During the study period, 22,094 of the women and 14,749 of the men died. Among all those who died, 8,271 women and 4,591 men died of cancer, the study found.
Overall mortality risk rates among men and women who used aspirin compared to those who did not were 11 percent and 7 percent lower, respectively. Mortality risk from cancer was 7 percent lower for women and 15 percent lower for men who used aspirin compared to those who did not, the study found.
The largest reduction in mortality risk was for colorectal cancer, with a 31 percent reduction for women and 30 percent for men who regularly took aspirin. Women who took aspirin were also at an 11 percent lower risk of dying from [certain] cancers, whereas men who took aspirin had a 23 percent lower risk of dying from prostate cancer, the study found.

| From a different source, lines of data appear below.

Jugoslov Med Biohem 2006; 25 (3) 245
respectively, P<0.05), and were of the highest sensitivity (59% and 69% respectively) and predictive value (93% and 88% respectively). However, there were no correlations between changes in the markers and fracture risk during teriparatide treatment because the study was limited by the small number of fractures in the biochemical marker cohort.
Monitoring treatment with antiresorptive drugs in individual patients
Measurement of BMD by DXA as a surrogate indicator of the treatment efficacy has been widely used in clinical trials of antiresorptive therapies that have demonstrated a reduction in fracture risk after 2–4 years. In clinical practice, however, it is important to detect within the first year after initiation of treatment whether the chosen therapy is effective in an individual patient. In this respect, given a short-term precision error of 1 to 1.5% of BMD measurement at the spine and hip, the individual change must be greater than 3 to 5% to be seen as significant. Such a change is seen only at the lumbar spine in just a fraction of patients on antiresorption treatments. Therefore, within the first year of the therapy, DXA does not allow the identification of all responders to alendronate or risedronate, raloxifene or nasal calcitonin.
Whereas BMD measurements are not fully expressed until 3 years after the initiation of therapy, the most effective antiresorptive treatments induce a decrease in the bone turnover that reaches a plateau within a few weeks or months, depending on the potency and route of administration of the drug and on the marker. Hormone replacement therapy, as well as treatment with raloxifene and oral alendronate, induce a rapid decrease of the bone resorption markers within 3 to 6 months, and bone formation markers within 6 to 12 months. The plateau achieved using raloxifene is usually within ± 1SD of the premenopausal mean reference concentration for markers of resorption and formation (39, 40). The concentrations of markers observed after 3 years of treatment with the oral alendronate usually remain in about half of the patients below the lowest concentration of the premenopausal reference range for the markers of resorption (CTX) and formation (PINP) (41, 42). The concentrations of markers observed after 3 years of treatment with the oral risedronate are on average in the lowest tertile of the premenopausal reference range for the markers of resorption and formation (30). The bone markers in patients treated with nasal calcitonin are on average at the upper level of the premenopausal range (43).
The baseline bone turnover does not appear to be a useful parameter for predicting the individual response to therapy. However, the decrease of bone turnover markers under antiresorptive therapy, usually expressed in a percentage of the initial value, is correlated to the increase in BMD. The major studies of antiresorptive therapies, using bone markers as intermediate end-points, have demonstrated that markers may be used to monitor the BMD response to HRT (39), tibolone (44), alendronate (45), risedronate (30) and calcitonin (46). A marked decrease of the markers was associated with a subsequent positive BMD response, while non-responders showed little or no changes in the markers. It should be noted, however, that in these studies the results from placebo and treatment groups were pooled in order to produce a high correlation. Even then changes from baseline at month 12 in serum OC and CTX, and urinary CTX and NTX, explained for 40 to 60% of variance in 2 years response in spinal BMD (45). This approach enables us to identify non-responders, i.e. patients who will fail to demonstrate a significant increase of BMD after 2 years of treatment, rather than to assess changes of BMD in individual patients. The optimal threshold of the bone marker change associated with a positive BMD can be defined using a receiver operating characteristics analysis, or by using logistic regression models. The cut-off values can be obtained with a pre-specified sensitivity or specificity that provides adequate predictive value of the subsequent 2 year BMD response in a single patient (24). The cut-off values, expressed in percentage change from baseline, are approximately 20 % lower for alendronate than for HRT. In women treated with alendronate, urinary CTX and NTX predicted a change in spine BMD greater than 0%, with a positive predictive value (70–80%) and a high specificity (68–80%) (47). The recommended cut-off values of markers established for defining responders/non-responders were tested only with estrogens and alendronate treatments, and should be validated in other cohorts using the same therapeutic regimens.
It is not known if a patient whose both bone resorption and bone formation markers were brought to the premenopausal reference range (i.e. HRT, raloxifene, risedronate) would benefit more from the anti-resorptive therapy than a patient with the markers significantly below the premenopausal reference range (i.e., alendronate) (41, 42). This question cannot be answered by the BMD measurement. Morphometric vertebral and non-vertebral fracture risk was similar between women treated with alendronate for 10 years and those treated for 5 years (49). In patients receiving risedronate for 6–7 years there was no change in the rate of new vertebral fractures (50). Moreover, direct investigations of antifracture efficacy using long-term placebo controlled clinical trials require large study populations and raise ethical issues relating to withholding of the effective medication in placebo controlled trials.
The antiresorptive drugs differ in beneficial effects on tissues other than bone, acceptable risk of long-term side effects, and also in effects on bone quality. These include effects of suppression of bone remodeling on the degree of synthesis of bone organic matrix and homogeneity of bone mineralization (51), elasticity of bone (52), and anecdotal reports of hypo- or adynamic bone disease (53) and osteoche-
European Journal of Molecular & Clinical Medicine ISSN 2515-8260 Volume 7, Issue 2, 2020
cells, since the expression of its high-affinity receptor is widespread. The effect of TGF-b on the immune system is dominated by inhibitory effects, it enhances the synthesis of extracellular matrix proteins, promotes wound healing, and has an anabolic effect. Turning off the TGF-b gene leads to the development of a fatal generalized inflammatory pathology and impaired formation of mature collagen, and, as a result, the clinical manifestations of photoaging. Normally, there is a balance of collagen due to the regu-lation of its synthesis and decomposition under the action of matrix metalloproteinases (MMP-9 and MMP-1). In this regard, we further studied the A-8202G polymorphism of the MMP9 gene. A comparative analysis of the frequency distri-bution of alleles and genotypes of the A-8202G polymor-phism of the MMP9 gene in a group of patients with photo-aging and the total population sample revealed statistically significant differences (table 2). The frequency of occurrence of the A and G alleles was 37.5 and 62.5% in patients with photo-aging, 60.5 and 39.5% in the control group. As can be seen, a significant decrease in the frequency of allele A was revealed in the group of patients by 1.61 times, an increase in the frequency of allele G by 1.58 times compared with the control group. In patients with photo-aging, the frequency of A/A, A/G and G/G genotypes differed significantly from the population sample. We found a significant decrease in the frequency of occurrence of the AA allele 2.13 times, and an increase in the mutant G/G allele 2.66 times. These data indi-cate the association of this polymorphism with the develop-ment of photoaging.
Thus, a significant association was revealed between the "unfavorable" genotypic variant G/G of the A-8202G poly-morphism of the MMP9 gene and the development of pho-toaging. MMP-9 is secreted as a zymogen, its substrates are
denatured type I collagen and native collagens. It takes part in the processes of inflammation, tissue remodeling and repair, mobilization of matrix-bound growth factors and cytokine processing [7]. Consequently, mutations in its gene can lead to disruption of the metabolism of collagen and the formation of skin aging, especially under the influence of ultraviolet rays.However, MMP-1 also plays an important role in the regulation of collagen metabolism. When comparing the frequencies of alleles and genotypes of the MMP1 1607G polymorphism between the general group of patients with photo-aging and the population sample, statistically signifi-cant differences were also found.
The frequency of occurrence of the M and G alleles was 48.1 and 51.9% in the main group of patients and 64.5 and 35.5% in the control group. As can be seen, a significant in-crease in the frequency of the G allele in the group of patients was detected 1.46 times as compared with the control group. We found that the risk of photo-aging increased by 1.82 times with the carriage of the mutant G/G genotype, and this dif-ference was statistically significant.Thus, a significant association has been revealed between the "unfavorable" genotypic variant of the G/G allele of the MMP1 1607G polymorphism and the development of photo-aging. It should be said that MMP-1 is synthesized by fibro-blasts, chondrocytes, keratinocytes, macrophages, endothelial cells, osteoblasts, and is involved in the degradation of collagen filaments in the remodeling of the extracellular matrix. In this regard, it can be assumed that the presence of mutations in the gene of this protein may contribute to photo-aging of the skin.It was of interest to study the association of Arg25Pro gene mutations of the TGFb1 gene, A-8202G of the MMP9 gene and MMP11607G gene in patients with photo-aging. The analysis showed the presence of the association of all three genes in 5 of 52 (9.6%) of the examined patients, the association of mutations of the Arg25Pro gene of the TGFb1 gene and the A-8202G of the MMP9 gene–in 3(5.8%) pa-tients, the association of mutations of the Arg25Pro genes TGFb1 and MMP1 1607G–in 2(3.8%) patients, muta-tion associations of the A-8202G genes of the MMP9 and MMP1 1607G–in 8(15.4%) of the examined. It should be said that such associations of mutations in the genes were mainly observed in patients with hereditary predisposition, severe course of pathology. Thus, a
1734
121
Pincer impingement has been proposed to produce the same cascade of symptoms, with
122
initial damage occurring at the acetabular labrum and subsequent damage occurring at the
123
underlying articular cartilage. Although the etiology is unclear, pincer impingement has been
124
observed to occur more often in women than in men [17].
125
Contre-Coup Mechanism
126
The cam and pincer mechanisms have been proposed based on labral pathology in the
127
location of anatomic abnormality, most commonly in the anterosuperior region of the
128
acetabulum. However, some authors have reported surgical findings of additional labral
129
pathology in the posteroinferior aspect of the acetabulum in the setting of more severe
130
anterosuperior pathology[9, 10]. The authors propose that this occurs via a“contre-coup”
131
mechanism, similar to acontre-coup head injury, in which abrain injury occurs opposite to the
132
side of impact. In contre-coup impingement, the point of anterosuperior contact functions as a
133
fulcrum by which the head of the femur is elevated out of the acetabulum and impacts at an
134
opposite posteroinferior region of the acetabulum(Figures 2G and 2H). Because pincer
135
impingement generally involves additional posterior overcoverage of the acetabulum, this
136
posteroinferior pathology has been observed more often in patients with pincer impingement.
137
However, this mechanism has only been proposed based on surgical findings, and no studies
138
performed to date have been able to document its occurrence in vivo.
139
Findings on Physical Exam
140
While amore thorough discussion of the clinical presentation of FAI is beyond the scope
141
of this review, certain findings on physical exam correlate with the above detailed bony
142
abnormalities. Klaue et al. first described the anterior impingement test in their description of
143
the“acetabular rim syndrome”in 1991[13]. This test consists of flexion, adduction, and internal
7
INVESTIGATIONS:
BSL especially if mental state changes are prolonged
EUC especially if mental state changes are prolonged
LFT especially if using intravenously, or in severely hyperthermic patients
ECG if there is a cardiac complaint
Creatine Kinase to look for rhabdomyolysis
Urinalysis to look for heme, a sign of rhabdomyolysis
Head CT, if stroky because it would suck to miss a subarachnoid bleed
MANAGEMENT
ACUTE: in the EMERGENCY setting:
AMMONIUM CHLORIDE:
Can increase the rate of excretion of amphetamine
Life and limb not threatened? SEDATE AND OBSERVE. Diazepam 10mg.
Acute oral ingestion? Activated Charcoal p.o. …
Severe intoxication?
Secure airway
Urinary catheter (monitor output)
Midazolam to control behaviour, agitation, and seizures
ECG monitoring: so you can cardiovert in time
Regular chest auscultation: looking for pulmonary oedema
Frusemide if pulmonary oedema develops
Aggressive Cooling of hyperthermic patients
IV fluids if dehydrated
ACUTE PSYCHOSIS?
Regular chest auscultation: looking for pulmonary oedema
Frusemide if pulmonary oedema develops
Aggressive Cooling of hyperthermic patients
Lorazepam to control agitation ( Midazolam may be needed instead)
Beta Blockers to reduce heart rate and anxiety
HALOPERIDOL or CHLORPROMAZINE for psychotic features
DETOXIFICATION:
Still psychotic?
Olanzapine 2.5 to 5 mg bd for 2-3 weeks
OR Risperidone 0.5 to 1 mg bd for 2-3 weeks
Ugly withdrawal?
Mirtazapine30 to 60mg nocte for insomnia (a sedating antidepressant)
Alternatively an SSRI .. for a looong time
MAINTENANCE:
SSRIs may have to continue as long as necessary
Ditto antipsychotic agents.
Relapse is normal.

“What they have done is a nice next-step approach where they are looking at a much larger number of individuals than we have been able to do so before in terms of aspirin use,” said Margie Clapper, deputy scientific officer at Fox Chase Cancer Center, who was not part of the study, “but we have to keep in mind when we take this to the public, the risk versus the benefit,”
Although aspirin has been shown to reduce the risk of heart disease and strokes, daily aspirin use is known to increase the likelihood of gastrointestinal bleeding.
“We have to make sure that individuals understand that chronic use may not be for everyone, that one size does not fit all,” Clapper said.